- Assigned task 1:
Print the passage on working from home in full, word for word.

- Quoted passage:
┏━━
But the stipulated scenario is not about highly productive employees. The author is saying that even if he's less productive, he thinks that he should be allowed to work at home.
Obviously, "less productive" is an implicit comparison with some base level of productivity, and we don't know what that level of productivity is. I think that the author implies that he thinks his base level of productivity is "high enough." On the other hand, reading between the lines, his coworkers may think that his base level of productivity is "not actually all that high." And we don't know how much less "less" is.
If an employer has a choice between "happy, unproductive employee" and "unhappy, productive employee," I'll suggest that the rational approach is to get "unhappy, productive employee." In that scenario, you'll get useful work out of the person until they quit, and then you'll have another chance to hire someone who's happy and productive. In the happy, unproductive scenario, that person is a drain on your resources until you fire them, which is inherently more expensive than someone quitting, and often more of a morale hit than an unhappy person quitting is.
(Any real scenario will be more complex than the previous paragraph).
I guess I've been doing it so long that I don't really think of it as allowed anymore. It's just something that I feel is my choice. I've gone so far as to co-found my own consulting company so that no one will get to make that decision for me in the future. I will make my own decisions about how and where I should work.
Well, if you own your own company, I'm not sure who you're justifying yourself to.
If, however, you are in a situation where you have an employer, I'm sorry; you're just wrong. Working from home is not a fundamental human right. You are, or are not, allowed to.
This idea cuts straight to the heart of the argument.
If you view your employer as a master who gets to tell you how and where and when to work, for the pittance he affords you so you can live to work another day, and so he can take all your extra productivity and initiative and IP and profit from it as he wishes, then I guess you are right.
┗━━
[Figure understanding tasks]
┏━━
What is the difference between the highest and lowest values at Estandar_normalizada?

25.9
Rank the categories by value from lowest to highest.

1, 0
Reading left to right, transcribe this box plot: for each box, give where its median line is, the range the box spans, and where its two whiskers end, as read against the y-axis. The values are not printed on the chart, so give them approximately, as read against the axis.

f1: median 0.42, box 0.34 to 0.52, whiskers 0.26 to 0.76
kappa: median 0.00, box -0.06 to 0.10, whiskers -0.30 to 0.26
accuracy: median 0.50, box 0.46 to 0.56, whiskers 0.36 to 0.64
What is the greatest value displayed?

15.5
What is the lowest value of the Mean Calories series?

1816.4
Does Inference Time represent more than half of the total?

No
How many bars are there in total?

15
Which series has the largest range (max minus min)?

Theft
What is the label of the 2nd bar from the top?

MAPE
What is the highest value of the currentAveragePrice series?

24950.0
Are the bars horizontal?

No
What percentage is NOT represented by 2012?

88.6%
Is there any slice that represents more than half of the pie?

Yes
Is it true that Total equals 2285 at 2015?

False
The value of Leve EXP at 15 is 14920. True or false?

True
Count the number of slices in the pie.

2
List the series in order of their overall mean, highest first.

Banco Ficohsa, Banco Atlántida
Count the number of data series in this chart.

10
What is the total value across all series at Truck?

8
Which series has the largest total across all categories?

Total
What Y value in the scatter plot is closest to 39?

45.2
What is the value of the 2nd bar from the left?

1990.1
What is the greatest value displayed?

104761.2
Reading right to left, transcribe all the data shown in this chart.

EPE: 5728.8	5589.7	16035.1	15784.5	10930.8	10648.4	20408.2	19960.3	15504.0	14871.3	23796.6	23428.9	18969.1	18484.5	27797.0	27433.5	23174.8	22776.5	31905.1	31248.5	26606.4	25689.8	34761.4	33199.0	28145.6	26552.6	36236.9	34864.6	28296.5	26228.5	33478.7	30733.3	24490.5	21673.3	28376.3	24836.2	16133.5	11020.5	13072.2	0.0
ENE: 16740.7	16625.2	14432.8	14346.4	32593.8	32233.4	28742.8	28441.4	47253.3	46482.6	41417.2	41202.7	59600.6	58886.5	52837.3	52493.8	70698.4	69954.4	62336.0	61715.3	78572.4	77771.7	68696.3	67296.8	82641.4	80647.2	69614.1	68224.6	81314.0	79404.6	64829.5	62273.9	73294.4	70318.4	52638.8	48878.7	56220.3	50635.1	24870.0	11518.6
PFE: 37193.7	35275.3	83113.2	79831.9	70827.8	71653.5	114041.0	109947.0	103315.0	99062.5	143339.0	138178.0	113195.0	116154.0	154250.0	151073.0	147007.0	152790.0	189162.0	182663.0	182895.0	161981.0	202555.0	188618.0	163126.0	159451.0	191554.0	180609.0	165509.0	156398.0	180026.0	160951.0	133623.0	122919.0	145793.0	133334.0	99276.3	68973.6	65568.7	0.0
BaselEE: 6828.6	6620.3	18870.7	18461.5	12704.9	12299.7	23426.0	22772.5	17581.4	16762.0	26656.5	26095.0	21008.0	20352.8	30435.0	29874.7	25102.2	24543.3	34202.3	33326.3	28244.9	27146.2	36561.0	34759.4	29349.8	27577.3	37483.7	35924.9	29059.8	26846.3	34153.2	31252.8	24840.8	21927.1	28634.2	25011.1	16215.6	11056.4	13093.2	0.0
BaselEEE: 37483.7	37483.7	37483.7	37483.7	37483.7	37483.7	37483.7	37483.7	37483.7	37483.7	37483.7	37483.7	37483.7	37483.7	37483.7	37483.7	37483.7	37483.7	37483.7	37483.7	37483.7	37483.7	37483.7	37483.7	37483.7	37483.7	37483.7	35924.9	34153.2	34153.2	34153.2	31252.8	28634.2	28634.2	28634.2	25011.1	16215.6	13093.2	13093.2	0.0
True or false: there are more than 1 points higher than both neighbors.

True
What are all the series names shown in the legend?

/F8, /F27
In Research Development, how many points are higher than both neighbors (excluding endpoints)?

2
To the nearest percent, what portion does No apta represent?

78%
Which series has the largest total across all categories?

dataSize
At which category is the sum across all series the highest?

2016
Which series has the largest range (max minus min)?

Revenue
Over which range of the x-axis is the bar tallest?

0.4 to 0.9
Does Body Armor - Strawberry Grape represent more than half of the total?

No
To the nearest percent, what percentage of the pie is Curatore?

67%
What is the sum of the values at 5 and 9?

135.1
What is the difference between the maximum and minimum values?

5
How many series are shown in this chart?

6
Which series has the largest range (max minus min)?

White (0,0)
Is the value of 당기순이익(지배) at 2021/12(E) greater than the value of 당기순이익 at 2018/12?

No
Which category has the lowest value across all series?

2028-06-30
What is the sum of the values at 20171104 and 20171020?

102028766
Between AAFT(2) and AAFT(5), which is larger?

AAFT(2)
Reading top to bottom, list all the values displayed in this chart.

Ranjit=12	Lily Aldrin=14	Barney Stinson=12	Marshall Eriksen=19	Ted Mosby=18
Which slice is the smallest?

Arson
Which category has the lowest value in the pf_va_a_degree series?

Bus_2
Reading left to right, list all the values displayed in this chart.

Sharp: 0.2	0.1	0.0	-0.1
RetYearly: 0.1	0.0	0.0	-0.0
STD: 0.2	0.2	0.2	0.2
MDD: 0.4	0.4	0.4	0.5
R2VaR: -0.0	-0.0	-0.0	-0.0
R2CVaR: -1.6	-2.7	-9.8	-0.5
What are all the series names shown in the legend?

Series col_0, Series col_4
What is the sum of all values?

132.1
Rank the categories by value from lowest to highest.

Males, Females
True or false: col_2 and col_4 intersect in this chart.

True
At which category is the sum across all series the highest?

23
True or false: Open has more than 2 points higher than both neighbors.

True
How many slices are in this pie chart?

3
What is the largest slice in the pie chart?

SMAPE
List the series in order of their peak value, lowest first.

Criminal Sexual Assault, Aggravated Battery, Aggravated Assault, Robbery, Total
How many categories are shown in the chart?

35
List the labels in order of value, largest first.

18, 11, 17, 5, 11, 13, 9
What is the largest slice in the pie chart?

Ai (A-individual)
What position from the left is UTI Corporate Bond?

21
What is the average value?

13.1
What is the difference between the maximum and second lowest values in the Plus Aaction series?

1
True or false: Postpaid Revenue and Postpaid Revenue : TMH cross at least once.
┗━━
- Assigned task 2:
Output the records without any changes, starting at the line that contains "Criminal Sexual Assault, Aggravated" and ending with the final line of the records, both included.

- Expected answer 1:
But the stipulated scenario is not about highly productive employees. The author is saying that even if he's less productive, he thinks that he should be allowed to work at home.
Obviously, "less productive" is an implicit comparison with some base level of productivity, and we don't know what that level of productivity is. I think that the author implies that he thinks his base level of productivity is "high enough." On the other hand, reading between the lines, his coworkers may think that his base level of productivity is "not actually all that high." And we don't know how much less "less" is.
If an employer has a choice between "happy, unproductive employee" and "unhappy, productive employee," I'll suggest that the rational approach is to get "unhappy, productive employee." In that scenario, you'll get useful work out of the person until they quit, and then you'll have another chance to hire someone who's happy and productive. In the happy, unproductive scenario, that person is a drain on your resources until you fire them, which is inherently more expensive than someone quitting, and often more of a morale hit than an unhappy person quitting is.
(Any real scenario will be more complex than the previous paragraph).
I guess I've been doing it so long that I don't really think of it as allowed anymore. It's just something that I feel is my choice. I've gone so far as to co-found my own consulting company so that no one will get to make that decision for me in the future. I will make my own decisions about how and where I should work.
Well, if you own your own company, I'm not sure who you're justifying yourself to.
If, however, you are in a situation where you have an employer, I'm sorry; you're just wrong. Working from home is not a fundamental human right. You are, or are not, allowed to.
This idea cuts straight to the heart of the argument.
If you view your employer as a master who gets to tell you how and where and when to work, for the pittance he affords you so you can live to work another day, and so he can take all your extra productivity and initiative and IP and profit from it as he wishes, then I guess you are right.

- Expected answer 2:
Criminal Sexual Assault, Aggravated Battery, Aggravated Assault, Robbery, Total
How many categories are shown in the chart?

35
List the labels in order of value, largest first.

18, 11, 17, 5, 11, 13, 9
What is the largest slice in the pie chart?

Ai (A-individual)
What position from the left is UTI Corporate Bond?

21
What is the average value?

13.1
What is the difference between the maximum and second lowest values in the Plus Aaction series?

1
True or false: Postpaid Revenue and Postpaid Revenue : TMH cross at least once.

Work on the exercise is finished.